Description
Zardozi is a form of metal-thread embroidery most famous in the state of Lucknow. It is also practiced in parts of Farrukhabad, Chennai, and Bhopal. The embroidery originated in Persia and it translates to ‘zar’ which means gold and ‘dozi’ meaning embroidery. It is a fine technique of embroidery which is used to add a touch of royalty to the fabric.
Zardozi traditionally uses threads made of gold, silver, or copper. The thread is held at the reverse side of the fabric, while the aari (needle) is held at the top. Along with the metallic threads, the craftsmen also use beads, pearls, sequins, precious and semi-precious stones to make intricate designs.
History and evolution
The art of zardozi embroidery goes back to ancient India. Even though the Zardozi as we know it today has Persian roots, silver and gold thread weaving was also done in ancient India. According to some historians, the Hiranya, or the sacred gold cloth, is the present-day equivalent of the zari embroidery. The 6th-century Acharanga Sutra, sacred Jain literature mentions that gold-embroidered clothes should not be used by the monks. Marco Polo in the 13th century writes about the fabrics ‘skillfully embroidered with gold and silver wire’ from the Tamil-Pandya kingdom.
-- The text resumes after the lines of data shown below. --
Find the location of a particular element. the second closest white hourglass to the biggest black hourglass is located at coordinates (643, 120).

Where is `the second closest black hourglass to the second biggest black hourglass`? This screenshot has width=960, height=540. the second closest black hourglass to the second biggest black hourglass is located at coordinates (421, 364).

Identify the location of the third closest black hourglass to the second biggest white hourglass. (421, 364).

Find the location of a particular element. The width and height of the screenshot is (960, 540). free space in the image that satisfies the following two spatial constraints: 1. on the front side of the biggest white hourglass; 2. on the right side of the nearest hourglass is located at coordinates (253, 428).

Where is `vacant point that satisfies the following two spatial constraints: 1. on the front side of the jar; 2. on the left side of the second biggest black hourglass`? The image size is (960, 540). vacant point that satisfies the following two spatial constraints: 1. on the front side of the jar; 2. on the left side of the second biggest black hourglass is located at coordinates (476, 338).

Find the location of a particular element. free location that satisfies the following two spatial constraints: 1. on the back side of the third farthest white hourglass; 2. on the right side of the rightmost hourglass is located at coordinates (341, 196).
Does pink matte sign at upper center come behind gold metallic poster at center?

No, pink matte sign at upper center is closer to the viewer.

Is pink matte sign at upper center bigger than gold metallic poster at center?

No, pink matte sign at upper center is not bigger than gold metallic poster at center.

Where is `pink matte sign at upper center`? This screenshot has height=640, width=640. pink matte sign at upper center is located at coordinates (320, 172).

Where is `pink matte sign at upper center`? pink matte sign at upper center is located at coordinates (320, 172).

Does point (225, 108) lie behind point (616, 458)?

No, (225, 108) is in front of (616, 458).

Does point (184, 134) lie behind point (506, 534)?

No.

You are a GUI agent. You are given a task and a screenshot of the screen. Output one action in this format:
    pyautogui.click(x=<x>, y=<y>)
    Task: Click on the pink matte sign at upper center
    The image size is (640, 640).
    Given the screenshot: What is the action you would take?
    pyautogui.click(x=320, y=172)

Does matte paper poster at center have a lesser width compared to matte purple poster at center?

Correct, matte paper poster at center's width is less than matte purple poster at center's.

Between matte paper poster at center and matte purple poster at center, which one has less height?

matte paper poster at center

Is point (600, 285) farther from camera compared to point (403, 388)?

According to various texts, the people who practiced the setting of embellishments with metallic wires were called zardoz workers. Zari was also mentioned by Shihab Al Umari, biographer of Muhammad Bin Tughlaq; as well as in the accounts of other medieval historians such as Ziauddin Barani, Ibn Batuta, etc. It was in the Futahat –i- Firozshahi that the word ‘Zardozi’ was used for the first time. However, it was during the Mughal rule that the gold and silver embroidery tradition reached its apex.